Author: sectoranalyst   |  Publish date: Mon, 18 Feb 2019, 10:01 AM


INVESTMENT HIGHLIGHTS

  • Axiata is disposing its 28.7% stake in M1 for RM1.7b with an estimated gain of RM126.5m
  • M1’s operation resides in challenging Singapore telecommunication landscape
  • The divestment allow Axiata to focus on its main opcos and build sizeable war chest to fulfil edotco’s acquisition goal
  • Maintain NEUTRAL with a revised target price of RM3.69

Exiting the Singapore market. Axiata Group Bhd’s (Axiata) has accepted the voluntary conditional general offer by Konnectivity Pte. Ltd for the Group’s entire stake in M1 Limited for a total cash consideration of approximately RM1.7b at the offer premium price of SGD2.06 per share. The Group will effectively divest its 28.7% stake in M1 and exit its investment in Singapore with an estimated gain of RM126.5mn from this deal.

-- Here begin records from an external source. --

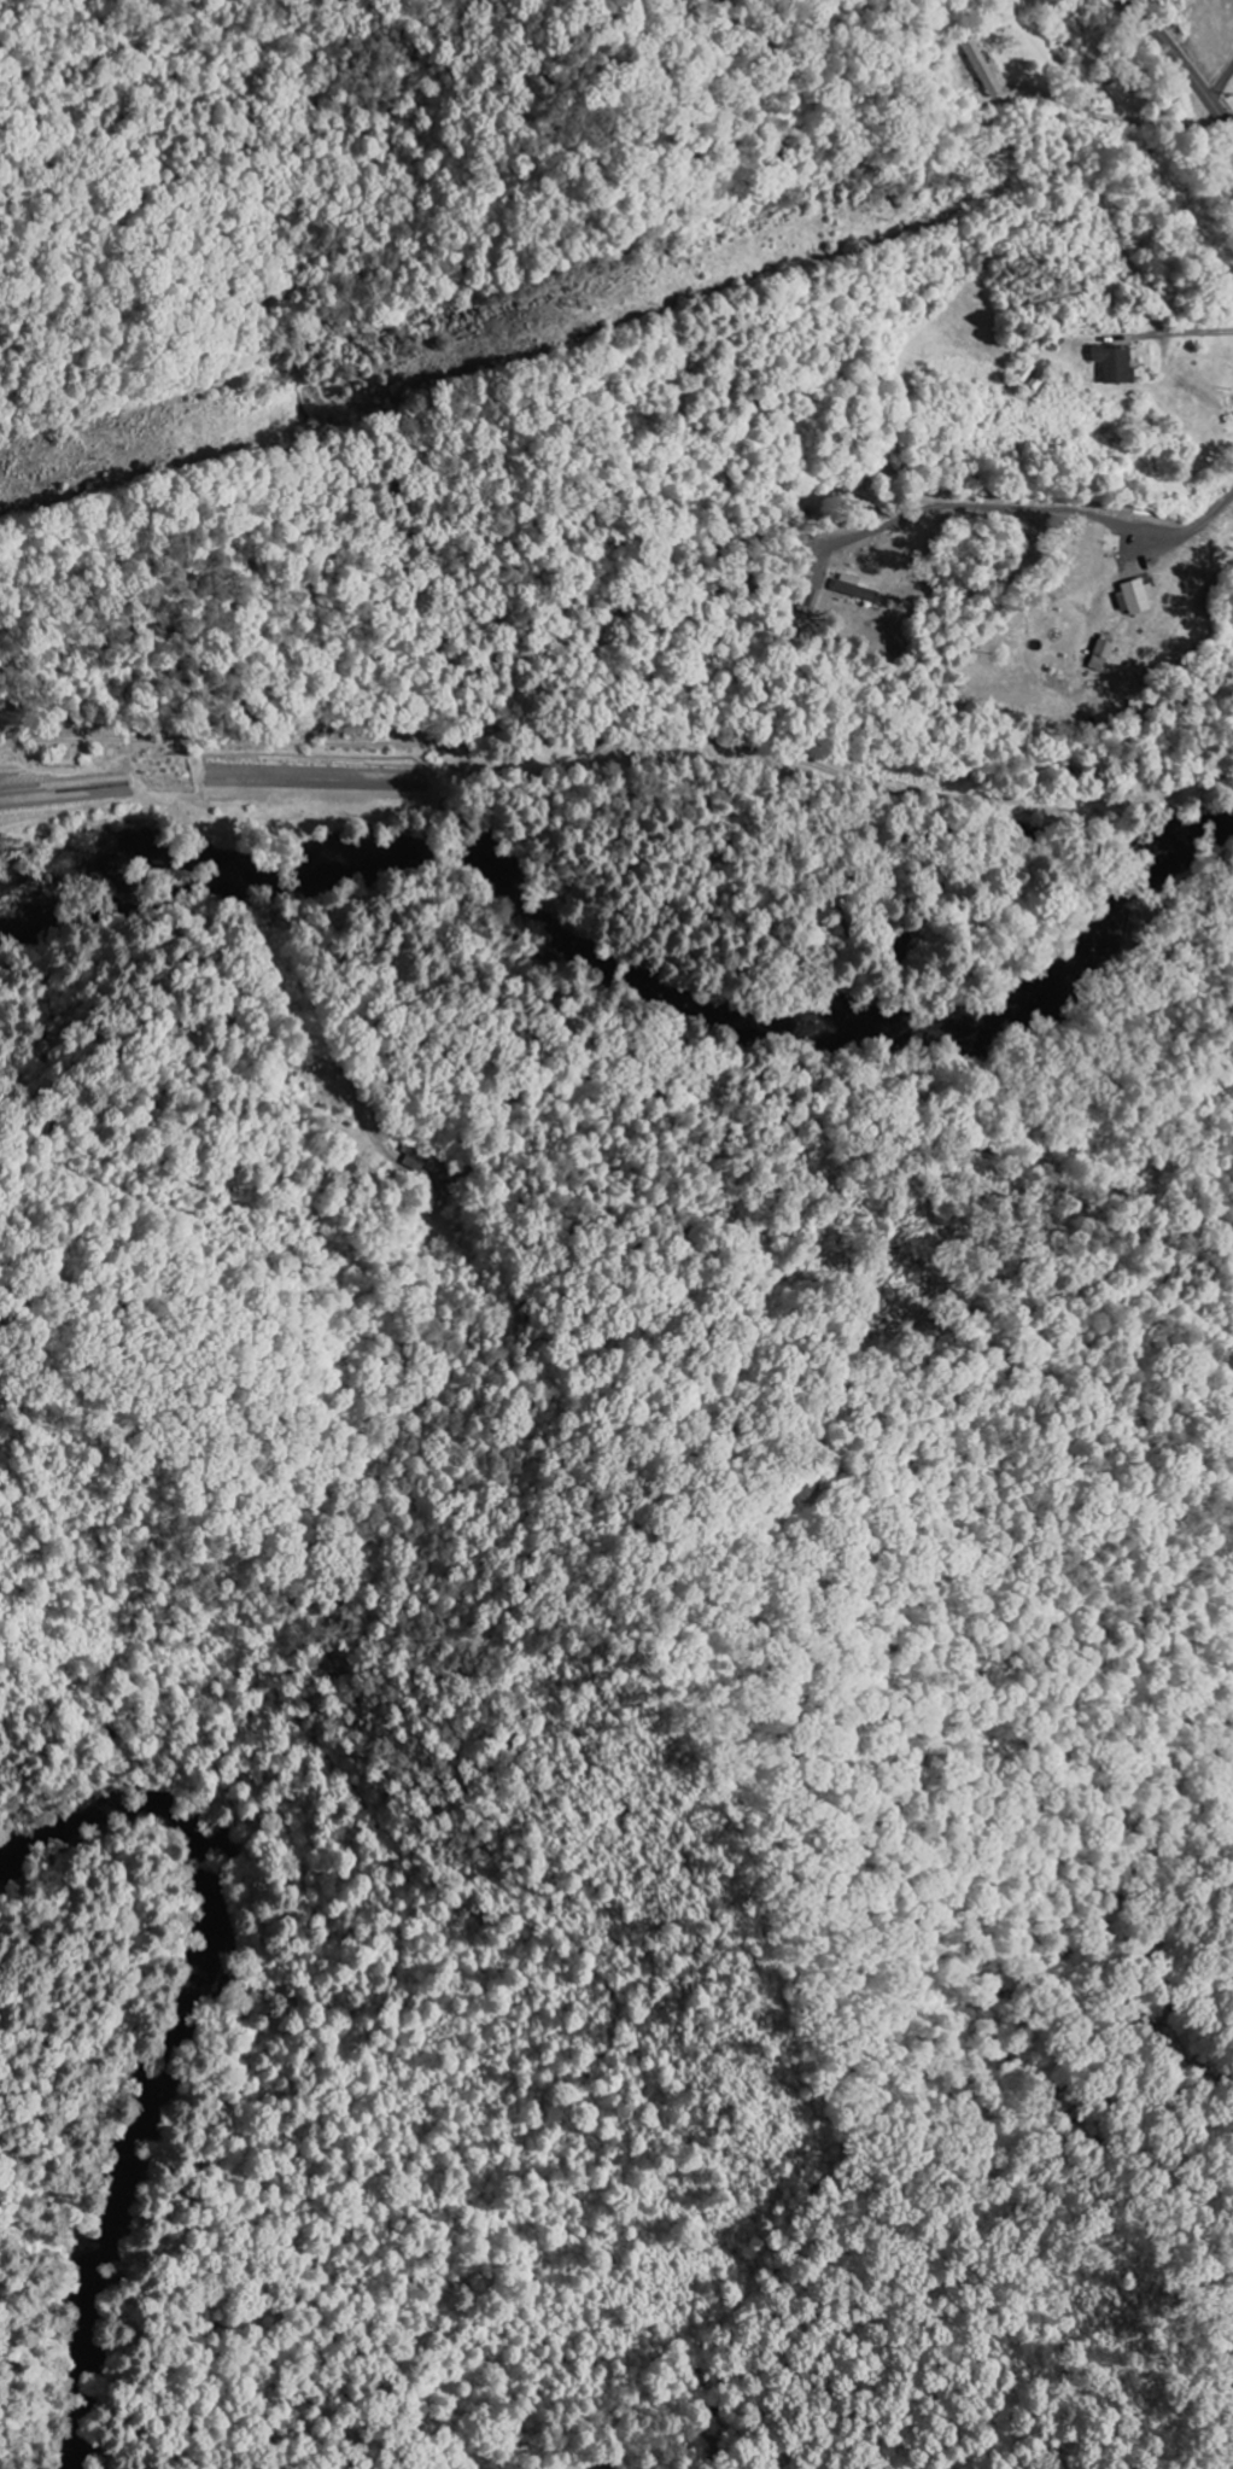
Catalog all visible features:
road: (1184, 67)
building: (981, 68)
building: (1117, 363)
building: (853, 588)
building: (1136, 596)
building: (1100, 653)
road: (529, 668)
river: (629, 978)
river: (172, 2044)

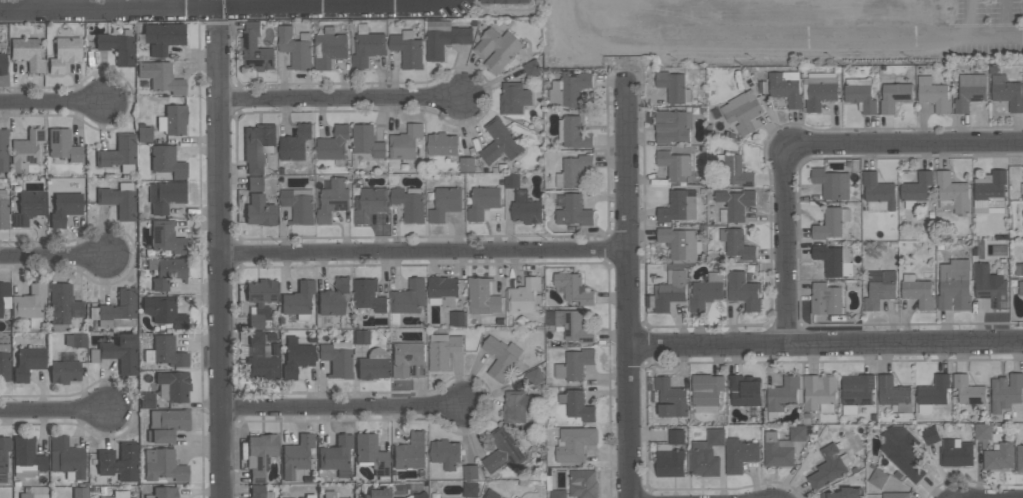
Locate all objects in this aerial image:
building: (505, 2)
road: (172, 3)
road: (365, 3)
road: (30, 4)
road: (224, 6)
road: (891, 18)
road: (968, 18)
road: (1001, 18)
road: (697, 19)
road: (738, 19)
road: (776, 19)
road: (812, 19)
road: (853, 19)
road: (618, 20)
road: (658, 20)
parking lot: (782, 32)
road: (973, 36)
building: (162, 37)
building: (444, 38)
road: (743, 39)
building: (367, 47)
building: (118, 48)
building: (296, 48)
building: (329, 48)
building: (407, 49)
building: (497, 49)
building: (256, 50)
building: (28, 53)
building: (64, 53)
street lamp: (753, 57)
street lamp: (909, 57)
street lamp: (987, 57)
street lamp: (833, 59)
street lamp: (675, 60)
building: (3, 63)
building: (531, 68)
building: (161, 77)
building: (672, 87)
building: (785, 87)
building: (568, 90)
building: (819, 90)
building: (969, 92)
building: (1007, 93)
building: (860, 95)
building: (933, 95)
building: (894, 97)
road: (341, 99)
building: (514, 99)
road: (53, 101)
building: (742, 112)
building: (172, 120)
building: (672, 127)
building: (573, 133)
building: (144, 134)
building: (367, 142)
building: (295, 143)
building: (405, 143)
building: (499, 143)
building: (63, 144)
building: (333, 144)
building: (442, 144)
road: (805, 144)
building: (258, 146)
building: (3, 150)
building: (27, 152)
building: (119, 153)
building: (167, 161)
building: (466, 165)
building: (674, 165)
building: (734, 171)
building: (573, 172)
building: (512, 181)
building: (254, 183)
building: (831, 184)
building: (1022, 189)
building: (989, 190)
building: (916, 192)
building: (878, 193)
building: (952, 194)
building: (165, 195)
building: (119, 200)
building: (332, 200)
building: (482, 200)
building: (369, 204)
building: (409, 204)
building: (444, 204)
building: (298, 205)
building: (734, 205)
building: (679, 206)
building: (28, 207)
building: (65, 208)
building: (3, 209)
building: (525, 209)
building: (260, 210)
building: (573, 211)
building: (1022, 214)
building: (830, 223)
building: (166, 237)
building: (679, 243)
building: (736, 244)
road: (424, 253)
road: (56, 258)
building: (834, 260)
road: (223, 268)
building: (1019, 270)
building: (166, 271)
building: (954, 285)
building: (990, 286)
building: (573, 288)
road: (625, 288)
building: (670, 288)
building: (1020, 288)
building: (879, 289)
building: (917, 291)
building: (443, 292)
building: (705, 292)
building: (743, 292)
building: (4, 293)
building: (368, 296)
building: (333, 297)
building: (482, 297)
building: (524, 297)
building: (409, 298)
building: (298, 300)
building: (826, 300)
building: (260, 301)
building: (30, 305)
building: (63, 306)
building: (119, 309)
building: (164, 311)
building: (457, 319)
building: (500, 321)
building: (570, 325)
building: (361, 336)
building: (270, 337)
building: (76, 340)
road: (824, 344)
building: (274, 348)
building: (165, 351)
building: (442, 351)
building: (119, 352)
building: (296, 357)
building: (260, 358)
building: (501, 358)
building: (337, 359)
building: (408, 360)
building: (4, 362)
building: (28, 362)
building: (373, 365)
building: (574, 365)
building: (64, 371)
building: (535, 376)
building: (175, 384)
building: (745, 390)
building: (967, 390)
building: (1006, 392)
building: (706, 393)
building: (819, 393)
building: (856, 393)
building: (784, 394)
building: (933, 394)
building: (893, 395)
building: (670, 398)
building: (146, 399)
building: (577, 405)
building: (516, 406)
road: (53, 408)
road: (351, 413)
building: (166, 424)
building: (982, 431)
building: (930, 435)
building: (676, 437)
building: (574, 444)
building: (781, 447)
building: (902, 451)
building: (410, 452)
building: (503, 452)
building: (371, 453)
building: (445, 453)
building: (955, 453)
building: (260, 455)
building: (296, 455)
building: (337, 455)
building: (706, 455)
building: (739, 455)
building: (3, 456)
building: (27, 457)
building: (998, 457)
building: (66, 458)
building: (1019, 459)
building: (119, 461)
building: (669, 462)
building: (164, 465)
building: (829, 467)
building: (470, 472)
building: (307, 478)
building: (878, 479)
building: (583, 484)
building: (470, 490)
building: (80, 492)
building: (163, 492)
building: (260, 492)
building: (378, 493)
building: (843, 493)
building: (25, 494)
building: (117, 494)
building: (329, 494)
building: (490, 494)
building: (558, 494)
building: (419, 495)
building: (895, 495)
building: (309, 496)
building: (515, 497)

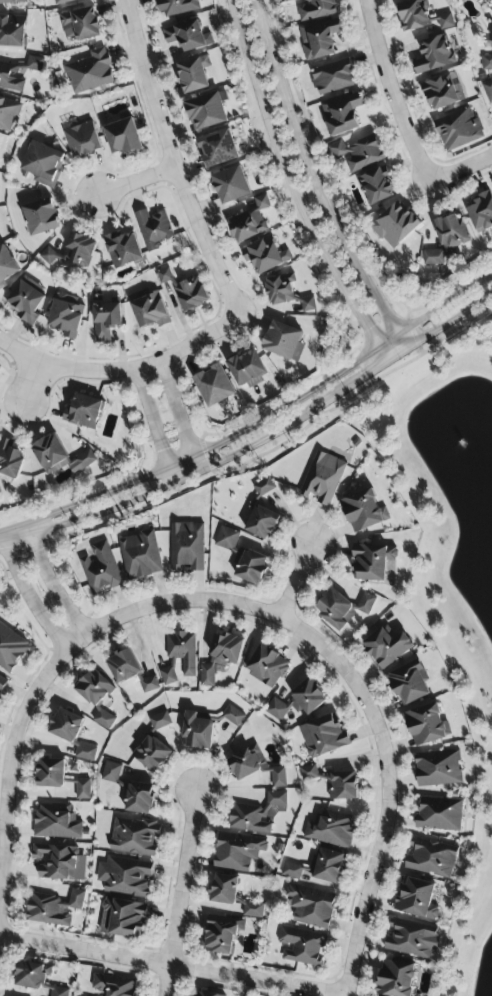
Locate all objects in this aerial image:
building: (65, 1)
building: (13, 2)
building: (177, 7)
building: (315, 9)
building: (413, 16)
building: (445, 22)
building: (80, 25)
building: (12, 31)
building: (188, 37)
building: (319, 40)
building: (434, 55)
building: (487, 63)
building: (35, 64)
building: (89, 73)
building: (194, 74)
building: (12, 77)
building: (333, 78)
building: (488, 91)
road: (395, 92)
building: (441, 93)
building: (206, 112)
building: (8, 113)
building: (342, 115)
building: (459, 130)
building: (123, 137)
building: (83, 141)
building: (218, 149)
building: (359, 155)
road: (170, 162)
building: (43, 164)
road: (463, 170)
road: (293, 178)
road: (136, 180)
road: (315, 180)
building: (231, 185)
building: (377, 187)
building: (480, 212)
building: (41, 218)
building: (250, 222)
building: (395, 226)
building: (153, 229)
building: (451, 233)
building: (79, 250)
building: (122, 250)
building: (265, 256)
building: (48, 257)
building: (434, 258)
building: (6, 267)
building: (164, 276)
building: (280, 289)
building: (191, 294)
building: (25, 302)
building: (308, 305)
road: (434, 308)
building: (149, 309)
building: (66, 318)
building: (105, 321)
road: (440, 329)
building: (284, 342)
road: (17, 350)
road: (383, 354)
road: (140, 366)
building: (247, 369)
road: (28, 382)
building: (214, 386)
building: (83, 412)
road: (181, 412)
road: (155, 425)
road: (209, 449)
building: (60, 457)
building: (10, 460)
road: (216, 463)
building: (322, 479)
building: (264, 487)
fountain: (479, 488)
building: (363, 512)
building: (263, 522)
road: (14, 535)
building: (226, 539)
building: (187, 547)
building: (140, 556)
building: (372, 562)
building: (250, 566)
building: (100, 569)
road: (296, 581)
road: (52, 586)
road: (30, 597)
road: (170, 602)
building: (342, 609)
building: (11, 648)
building: (387, 648)
building: (179, 656)
building: (221, 658)
building: (124, 667)
building: (267, 667)
building: (2, 682)
building: (149, 684)
building: (409, 684)
building: (94, 689)
building: (298, 702)
building: (233, 716)
building: (104, 720)
building: (160, 721)
building: (427, 725)
building: (66, 726)
building: (198, 732)
building: (323, 737)
road: (12, 750)
building: (85, 753)
building: (152, 754)
building: (246, 764)
building: (438, 769)
building: (111, 773)
building: (309, 773)
building: (51, 774)
road: (388, 776)
building: (278, 778)
building: (343, 786)
building: (83, 790)
building: (140, 799)
building: (258, 814)
building: (439, 814)
building: (56, 823)
building: (331, 829)
building: (135, 836)
building: (237, 852)
building: (431, 859)
building: (60, 863)
building: (327, 866)
building: (291, 871)
building: (126, 877)
building: (224, 889)
road: (182, 894)
building: (416, 899)
building: (310, 906)
building: (54, 909)
building: (253, 910)
building: (122, 918)
building: (221, 934)
building: (412, 940)
building: (302, 946)
road: (166, 966)
building: (32, 976)
building: (396, 978)
building: (114, 985)
building: (60, 992)
building: (205, 994)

Rationale. Axiata has made the decision to accept the offer due to the need for capital reallocation and new priorities in line with its vision to be the Next Generation Digital Champion by 2022 and the investments required to achieve that. The Group also prefers not to be a minority investor in a potentially privatised company, making the investment illiquid.

Usage of the additional fund. The proceeds from the disposal of M1 will be channelled to support the transformation of all of Axiata’s mobile-centric OpCos into digital converged companies over the next few years, while at the same time, continuing to provide moderate dividends to its shareholders. These investments include the modernisation of the Group’s IT and network infrastructure, digitisation of its operations across all functions and investments into new growth areas especially in Home and Enterprise segments, and to a smaller extent, its digital businesses. Axiata also expects to participate in industry consolidation if opportunities arise, and possible acquisitions in new growth areas over the mid-and long-term in some of its footprint countries.

View. We view that there are earnings pressure from M1 due to the increasingly challenging and competitive market conditions in the Singapore telecommunications sector. Note that more mobile service providers are set to enter in Singapore this year. Thus, the disposal of M1 will enable Axiata to focus on its main opcos.